Collection entries
● ● ● ●
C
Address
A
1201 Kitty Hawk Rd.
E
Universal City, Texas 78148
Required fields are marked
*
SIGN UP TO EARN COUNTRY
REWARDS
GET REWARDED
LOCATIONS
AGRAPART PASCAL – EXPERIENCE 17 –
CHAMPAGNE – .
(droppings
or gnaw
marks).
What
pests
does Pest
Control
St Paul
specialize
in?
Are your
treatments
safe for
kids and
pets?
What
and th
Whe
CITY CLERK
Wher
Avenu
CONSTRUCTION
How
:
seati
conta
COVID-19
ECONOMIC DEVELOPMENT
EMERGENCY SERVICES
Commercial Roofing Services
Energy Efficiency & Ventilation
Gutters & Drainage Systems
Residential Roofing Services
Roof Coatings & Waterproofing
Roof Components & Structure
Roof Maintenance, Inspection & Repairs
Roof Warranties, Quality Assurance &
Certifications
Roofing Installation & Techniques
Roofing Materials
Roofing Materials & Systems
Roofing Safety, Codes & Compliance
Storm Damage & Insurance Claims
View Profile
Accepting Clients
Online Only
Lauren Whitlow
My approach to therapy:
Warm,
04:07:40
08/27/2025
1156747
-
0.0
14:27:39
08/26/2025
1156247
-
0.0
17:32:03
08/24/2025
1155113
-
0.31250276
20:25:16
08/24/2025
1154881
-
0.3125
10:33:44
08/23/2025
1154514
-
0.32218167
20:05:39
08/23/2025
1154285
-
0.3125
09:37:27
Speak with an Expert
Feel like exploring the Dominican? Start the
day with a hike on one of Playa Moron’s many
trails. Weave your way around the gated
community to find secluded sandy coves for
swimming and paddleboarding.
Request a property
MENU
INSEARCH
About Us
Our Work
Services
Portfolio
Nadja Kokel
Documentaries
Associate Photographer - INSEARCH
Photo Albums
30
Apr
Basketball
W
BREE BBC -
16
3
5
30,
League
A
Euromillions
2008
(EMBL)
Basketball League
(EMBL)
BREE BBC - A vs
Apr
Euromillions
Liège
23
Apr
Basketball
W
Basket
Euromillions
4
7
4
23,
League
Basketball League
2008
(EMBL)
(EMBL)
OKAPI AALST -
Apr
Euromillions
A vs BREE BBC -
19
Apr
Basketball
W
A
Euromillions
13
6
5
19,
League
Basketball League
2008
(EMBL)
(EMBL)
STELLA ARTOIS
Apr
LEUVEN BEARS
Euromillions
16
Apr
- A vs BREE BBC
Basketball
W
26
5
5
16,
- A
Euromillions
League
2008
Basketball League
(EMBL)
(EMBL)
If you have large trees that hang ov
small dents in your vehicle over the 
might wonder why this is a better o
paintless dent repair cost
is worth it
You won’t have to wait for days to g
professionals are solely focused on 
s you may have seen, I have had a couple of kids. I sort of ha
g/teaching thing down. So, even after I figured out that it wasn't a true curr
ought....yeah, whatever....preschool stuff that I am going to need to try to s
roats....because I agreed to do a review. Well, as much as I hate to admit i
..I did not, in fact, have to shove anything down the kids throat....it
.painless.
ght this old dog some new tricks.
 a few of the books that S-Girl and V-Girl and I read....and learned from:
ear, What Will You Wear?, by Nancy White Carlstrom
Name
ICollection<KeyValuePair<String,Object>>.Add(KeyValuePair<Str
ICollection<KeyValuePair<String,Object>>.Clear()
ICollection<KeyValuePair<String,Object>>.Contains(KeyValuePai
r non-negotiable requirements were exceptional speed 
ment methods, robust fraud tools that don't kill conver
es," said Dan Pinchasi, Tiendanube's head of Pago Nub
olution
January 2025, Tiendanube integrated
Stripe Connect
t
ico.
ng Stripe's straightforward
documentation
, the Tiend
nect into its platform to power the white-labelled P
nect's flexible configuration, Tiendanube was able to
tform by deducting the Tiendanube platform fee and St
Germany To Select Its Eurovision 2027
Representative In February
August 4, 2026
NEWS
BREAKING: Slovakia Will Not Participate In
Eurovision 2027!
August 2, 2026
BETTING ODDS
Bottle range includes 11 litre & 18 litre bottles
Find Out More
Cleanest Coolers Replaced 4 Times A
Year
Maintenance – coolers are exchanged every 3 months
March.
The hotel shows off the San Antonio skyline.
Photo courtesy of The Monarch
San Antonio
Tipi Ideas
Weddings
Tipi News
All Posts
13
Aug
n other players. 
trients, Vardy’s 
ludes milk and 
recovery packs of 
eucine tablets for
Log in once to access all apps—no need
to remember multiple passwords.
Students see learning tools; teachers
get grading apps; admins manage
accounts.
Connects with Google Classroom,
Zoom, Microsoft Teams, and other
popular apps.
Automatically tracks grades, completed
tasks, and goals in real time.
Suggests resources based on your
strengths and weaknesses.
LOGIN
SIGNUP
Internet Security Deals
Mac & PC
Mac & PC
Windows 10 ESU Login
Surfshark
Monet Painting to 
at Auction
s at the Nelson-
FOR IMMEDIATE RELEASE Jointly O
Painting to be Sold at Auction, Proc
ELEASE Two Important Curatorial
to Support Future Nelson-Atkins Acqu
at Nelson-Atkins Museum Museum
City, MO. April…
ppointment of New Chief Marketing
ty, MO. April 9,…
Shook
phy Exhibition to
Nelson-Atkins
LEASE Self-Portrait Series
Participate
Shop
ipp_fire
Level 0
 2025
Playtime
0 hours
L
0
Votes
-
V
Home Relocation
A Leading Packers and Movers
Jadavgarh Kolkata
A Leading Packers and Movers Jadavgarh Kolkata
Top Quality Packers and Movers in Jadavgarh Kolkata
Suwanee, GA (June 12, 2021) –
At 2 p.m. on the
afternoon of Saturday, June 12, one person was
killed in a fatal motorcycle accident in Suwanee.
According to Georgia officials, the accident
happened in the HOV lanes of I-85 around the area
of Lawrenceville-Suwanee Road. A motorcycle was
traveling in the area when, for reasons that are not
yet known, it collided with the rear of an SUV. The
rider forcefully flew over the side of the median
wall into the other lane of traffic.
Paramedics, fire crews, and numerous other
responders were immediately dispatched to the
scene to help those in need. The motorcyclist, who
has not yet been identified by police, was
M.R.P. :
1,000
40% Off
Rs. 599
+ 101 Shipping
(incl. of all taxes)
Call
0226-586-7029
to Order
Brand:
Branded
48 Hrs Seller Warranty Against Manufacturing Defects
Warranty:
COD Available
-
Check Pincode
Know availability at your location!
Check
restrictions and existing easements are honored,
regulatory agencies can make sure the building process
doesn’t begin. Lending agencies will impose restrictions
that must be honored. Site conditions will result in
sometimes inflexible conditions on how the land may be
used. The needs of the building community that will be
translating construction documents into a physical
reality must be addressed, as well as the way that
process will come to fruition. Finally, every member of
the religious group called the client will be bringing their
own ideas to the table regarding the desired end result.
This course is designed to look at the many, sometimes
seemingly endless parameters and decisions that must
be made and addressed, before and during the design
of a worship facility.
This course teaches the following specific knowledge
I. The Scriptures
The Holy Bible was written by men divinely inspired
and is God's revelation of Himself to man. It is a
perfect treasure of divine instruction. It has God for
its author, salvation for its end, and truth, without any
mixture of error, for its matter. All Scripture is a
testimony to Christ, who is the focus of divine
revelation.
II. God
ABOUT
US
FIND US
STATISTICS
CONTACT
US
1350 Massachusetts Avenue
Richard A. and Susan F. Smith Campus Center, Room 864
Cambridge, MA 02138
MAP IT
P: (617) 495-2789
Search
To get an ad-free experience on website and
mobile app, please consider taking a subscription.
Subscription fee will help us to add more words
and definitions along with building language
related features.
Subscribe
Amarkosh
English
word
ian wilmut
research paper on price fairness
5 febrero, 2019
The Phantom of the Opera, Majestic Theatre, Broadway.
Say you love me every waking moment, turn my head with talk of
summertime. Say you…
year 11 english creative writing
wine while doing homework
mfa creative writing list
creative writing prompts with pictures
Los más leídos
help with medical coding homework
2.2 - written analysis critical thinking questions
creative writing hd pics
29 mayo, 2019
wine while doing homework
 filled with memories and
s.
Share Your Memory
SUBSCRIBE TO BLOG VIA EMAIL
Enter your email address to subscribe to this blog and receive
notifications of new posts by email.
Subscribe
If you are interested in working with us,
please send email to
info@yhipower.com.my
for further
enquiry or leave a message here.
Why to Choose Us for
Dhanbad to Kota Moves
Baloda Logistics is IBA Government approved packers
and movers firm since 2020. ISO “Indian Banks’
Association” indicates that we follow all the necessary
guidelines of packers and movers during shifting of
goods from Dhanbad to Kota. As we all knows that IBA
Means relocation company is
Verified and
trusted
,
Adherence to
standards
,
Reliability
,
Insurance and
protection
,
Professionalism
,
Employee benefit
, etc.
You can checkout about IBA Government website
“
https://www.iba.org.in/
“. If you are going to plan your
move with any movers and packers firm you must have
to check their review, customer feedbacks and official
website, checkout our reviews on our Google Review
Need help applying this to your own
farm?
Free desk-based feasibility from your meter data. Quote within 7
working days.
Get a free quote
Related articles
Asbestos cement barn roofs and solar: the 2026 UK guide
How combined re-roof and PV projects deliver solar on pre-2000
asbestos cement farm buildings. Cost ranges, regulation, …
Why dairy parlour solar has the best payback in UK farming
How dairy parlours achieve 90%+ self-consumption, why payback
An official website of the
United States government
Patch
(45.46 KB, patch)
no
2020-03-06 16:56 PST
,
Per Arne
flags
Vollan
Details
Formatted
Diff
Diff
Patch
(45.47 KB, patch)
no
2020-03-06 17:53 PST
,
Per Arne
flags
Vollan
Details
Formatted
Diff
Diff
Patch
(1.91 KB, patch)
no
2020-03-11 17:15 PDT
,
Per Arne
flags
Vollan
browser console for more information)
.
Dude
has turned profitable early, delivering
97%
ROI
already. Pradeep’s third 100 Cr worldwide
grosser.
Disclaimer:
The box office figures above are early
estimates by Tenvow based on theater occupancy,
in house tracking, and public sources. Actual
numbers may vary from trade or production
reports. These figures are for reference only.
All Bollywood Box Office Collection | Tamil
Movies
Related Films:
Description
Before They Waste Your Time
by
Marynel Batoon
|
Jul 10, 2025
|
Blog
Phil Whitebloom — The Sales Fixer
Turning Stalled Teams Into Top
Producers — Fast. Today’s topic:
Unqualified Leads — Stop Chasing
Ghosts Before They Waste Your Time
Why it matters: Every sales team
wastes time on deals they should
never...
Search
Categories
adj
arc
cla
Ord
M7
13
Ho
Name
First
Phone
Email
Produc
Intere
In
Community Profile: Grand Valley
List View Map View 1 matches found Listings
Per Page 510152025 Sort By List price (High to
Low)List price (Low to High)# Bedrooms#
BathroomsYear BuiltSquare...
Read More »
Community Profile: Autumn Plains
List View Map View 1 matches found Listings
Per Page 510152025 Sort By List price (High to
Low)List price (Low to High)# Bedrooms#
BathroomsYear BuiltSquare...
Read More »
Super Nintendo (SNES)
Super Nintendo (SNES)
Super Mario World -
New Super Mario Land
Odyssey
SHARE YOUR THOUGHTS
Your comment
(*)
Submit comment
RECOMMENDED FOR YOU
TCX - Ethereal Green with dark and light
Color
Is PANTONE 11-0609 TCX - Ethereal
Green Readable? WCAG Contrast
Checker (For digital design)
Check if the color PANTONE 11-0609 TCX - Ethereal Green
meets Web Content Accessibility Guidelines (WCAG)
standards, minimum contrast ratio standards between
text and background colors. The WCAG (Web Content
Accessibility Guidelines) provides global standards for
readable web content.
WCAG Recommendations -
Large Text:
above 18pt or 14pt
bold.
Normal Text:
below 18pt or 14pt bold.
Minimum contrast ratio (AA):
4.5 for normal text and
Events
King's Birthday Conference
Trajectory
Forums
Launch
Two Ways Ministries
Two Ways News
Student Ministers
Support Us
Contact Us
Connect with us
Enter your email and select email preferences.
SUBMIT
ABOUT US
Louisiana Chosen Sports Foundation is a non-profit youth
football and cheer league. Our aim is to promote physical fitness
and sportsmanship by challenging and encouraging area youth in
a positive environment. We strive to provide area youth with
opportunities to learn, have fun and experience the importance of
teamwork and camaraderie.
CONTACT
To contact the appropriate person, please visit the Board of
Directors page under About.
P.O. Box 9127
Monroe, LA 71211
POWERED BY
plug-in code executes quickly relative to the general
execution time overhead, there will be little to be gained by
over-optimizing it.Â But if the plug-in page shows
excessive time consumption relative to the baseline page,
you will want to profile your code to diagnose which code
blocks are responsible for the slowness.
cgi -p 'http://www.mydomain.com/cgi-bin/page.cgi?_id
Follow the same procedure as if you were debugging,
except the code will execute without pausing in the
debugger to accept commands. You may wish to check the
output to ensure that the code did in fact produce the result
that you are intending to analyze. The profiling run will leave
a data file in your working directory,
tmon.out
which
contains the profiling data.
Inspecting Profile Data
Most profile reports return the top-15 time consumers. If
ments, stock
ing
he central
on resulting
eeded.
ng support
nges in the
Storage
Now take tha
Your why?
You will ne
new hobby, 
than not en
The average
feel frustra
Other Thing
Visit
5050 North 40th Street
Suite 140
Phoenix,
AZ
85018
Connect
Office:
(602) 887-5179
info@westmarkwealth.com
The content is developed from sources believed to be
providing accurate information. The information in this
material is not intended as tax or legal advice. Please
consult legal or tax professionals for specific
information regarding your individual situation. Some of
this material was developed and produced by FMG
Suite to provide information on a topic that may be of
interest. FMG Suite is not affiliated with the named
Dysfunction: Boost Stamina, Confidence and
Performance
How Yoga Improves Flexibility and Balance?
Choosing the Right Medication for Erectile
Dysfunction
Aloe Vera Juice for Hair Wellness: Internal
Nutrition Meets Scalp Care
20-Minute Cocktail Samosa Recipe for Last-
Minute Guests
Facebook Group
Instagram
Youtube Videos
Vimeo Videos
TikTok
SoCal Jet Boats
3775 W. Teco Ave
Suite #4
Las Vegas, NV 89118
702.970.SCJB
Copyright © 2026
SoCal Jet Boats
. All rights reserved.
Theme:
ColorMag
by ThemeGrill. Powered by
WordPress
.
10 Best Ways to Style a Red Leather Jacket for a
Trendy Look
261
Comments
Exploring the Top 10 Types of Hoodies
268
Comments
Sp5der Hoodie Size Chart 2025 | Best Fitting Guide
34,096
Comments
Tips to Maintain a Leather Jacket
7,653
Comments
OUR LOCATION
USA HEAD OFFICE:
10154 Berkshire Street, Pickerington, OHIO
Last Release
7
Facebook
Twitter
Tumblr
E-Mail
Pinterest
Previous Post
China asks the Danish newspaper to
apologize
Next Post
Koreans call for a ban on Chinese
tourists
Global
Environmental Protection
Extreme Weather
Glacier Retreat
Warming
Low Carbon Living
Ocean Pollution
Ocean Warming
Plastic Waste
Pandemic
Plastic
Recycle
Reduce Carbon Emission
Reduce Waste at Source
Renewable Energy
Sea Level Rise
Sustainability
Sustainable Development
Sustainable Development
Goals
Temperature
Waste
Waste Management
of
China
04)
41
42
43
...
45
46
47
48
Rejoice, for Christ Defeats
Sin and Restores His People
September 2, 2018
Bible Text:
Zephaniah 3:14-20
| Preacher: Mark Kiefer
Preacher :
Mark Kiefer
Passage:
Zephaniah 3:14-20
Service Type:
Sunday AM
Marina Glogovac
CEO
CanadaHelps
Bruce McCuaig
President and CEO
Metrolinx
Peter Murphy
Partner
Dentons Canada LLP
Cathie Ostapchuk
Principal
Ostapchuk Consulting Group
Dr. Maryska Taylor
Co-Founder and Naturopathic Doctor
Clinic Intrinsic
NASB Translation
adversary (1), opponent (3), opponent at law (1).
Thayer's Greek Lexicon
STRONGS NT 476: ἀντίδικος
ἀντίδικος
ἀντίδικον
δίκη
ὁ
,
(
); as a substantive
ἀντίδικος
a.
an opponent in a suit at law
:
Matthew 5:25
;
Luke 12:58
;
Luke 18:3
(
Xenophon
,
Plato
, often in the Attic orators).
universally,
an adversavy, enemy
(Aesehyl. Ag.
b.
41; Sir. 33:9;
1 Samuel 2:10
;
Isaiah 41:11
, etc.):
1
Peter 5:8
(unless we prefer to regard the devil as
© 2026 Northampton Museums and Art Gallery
● ● ● ●
» WORK INSTRUCTION: Show each line of the data that contains the word "process".

» YOUR RESPONSE:
regulatory agencies can make sure the building process
process will come to fruition. Finally, every member of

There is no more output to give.